A (bar) world reimagined

Glass of drink and a man behind it

Of all the questions you should ask yourself before opening a bar, it’s always surprising to see how many forget the most essential one: “How much budget do you allocate to everything outside “running of the bar” vs everything that affects the “operations of the bar?”. This is a tricky one, because it really comes down to having both understanding and experience, and the absence of either will be felt in the finished product. It’s easy to mistakenly think that majority of efforts needs to be used in the room – meaning interior design – which basically is your furniture, fixtures and overall look and feel – the idea being that this will set you apart from the rest, and this is what will draw the crowds to you and not your competitor. Technically it’s not wrong but the problem is that it’s not right either. The real problem only reveals itself once you’re up and running, because if you haven’t meticulously thought through your concept and how it will run, or if you go into this without a plan – it’s surprisingly easy to overspend unnecessarily, and still end up with a poorly designed venue which will never be able to run efficiently – or worse, which will be doomed to fail even before it opens.

A typical scenario and often one of the biggest challenges our industry has, is the lack of communication between the “three major players” of this process; the owners, who’s vision and investments will imagine the space: the designers, who will build it: and the team which will bring it to life, once built. The main issue here is – more than anything – timing and lack of communication. Owners and designers, who are often the ones who will kick off the project, sometimes have very limited, if any, grasp of what is necessary to run a successful venue. When they lack a bigger picture understanding of what it means to design for, and build, the logistics behind their “big dreams and good ideas” – there needs to be someone present from the operational side, to guide the process and translate the ideas into an everyday reality. If not, this often results in illogical design choices where logistics and practicality are sacrificed, to accommodate aesthetics and guest facing areas.

Once the venue is built and ready, the team who will inhabit the space is brought in, and because they are only brought in after the decisions are made, they will be the ones who must live with the consequences of a poorly designed space – and most likely – ironically take the blame when it’s not working. The point here though, is not whose fault it is, but to find ways to prevent it; by simply putting the three parties in the same room, at the same time, we could probably eliminate 70% of design mistakes – just from facilitating an open conversation and exchange of experience.

If you want to open for coffee service in the morning, have a large selection of rare spirits or if you want to serve twenty wines by the glass – no problem, but you’ll need to specifically design for that, so that it will be physically possible to execute the idea and translate it into a good guest experience. Take for example the twenty wines by the glass; this will mean a lot more than just having a skilled wine person on the team to choose the wines, it will also require a storage for the wines; a bigger need for wine fridges to allow the wines to be served at the right temperature; more glassware, which means you will need shelves to store them but also it might require larger glass washing area and more glass washers: it will put extra pressure on rubbish handling because what do you do with all the empty bottles? The list goes on and on, and these are just some of the many questions you’ll need to think about before you design the space – and which will most certainly add costs to your budget. But unless you know all the steps that goes into serving a glass of wine, or more importantly, a bottle of wine by the glass – it will be hard to foresee and design for it. 

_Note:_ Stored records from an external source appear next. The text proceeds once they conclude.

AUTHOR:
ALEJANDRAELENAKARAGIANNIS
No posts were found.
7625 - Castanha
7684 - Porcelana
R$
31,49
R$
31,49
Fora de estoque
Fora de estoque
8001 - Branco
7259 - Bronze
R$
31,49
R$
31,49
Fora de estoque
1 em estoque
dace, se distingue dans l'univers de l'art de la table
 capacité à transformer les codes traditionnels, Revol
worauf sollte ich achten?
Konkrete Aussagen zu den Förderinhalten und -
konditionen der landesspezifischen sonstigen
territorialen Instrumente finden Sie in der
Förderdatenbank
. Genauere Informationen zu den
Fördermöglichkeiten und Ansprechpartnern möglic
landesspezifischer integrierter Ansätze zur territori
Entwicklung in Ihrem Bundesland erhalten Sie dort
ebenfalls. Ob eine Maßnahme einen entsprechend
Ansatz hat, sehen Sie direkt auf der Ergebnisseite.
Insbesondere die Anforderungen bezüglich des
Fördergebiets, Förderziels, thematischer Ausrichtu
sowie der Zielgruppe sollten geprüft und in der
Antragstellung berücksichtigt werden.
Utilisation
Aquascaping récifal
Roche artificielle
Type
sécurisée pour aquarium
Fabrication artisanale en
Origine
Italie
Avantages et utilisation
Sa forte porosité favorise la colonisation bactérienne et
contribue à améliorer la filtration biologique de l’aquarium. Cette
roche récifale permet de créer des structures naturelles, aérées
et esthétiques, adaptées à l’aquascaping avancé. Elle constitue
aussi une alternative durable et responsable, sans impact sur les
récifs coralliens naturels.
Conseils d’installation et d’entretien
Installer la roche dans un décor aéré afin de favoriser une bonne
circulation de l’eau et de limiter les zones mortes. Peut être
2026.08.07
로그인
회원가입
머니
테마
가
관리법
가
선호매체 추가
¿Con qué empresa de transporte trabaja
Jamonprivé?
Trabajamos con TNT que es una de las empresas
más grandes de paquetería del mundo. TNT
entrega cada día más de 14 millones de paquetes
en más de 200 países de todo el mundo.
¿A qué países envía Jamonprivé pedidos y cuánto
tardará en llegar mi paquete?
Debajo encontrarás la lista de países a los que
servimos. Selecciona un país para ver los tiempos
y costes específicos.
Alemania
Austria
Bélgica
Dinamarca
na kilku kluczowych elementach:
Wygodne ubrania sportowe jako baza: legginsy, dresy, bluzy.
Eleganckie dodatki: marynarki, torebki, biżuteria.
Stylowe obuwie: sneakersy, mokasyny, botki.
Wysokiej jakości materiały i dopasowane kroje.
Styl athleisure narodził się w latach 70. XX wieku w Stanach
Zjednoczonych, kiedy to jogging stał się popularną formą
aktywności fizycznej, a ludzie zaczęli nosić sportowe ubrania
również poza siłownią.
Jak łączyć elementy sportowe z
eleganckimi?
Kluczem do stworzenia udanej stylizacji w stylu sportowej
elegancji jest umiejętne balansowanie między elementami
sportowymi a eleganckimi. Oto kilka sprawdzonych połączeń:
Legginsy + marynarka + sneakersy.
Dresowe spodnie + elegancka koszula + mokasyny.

Having this insight at the beginning of the process would certainly benefit the outcome, not only in terms of build cost, but also in setting the right expectations for what is physically possible to expect from a space and a team. Success has always been hard to achieve in any hospitality business, but if you don’t design for it from the beginning, it becomes impossible. If you break it down, it really is a numbers game more than anything – and before you start planning the colours of the walls or how many pillows to add to the banquettes, it would be useful to think about how many toilets you need, and how can you make it as efficient as possible to minimise queuing? How many bar stations or bartenders do you need to service the space and equally how many service stations do you need to service the floor? How many fridges and freezers do you need – what are the ventilation requirements to make sure it’s equally comfortable during summer and winter etc. All of these will perhaps not instinctively be your first questions when opening your dream bar, but if you want to have a functional space – they should be – because planning for it might be the difference between success and failure.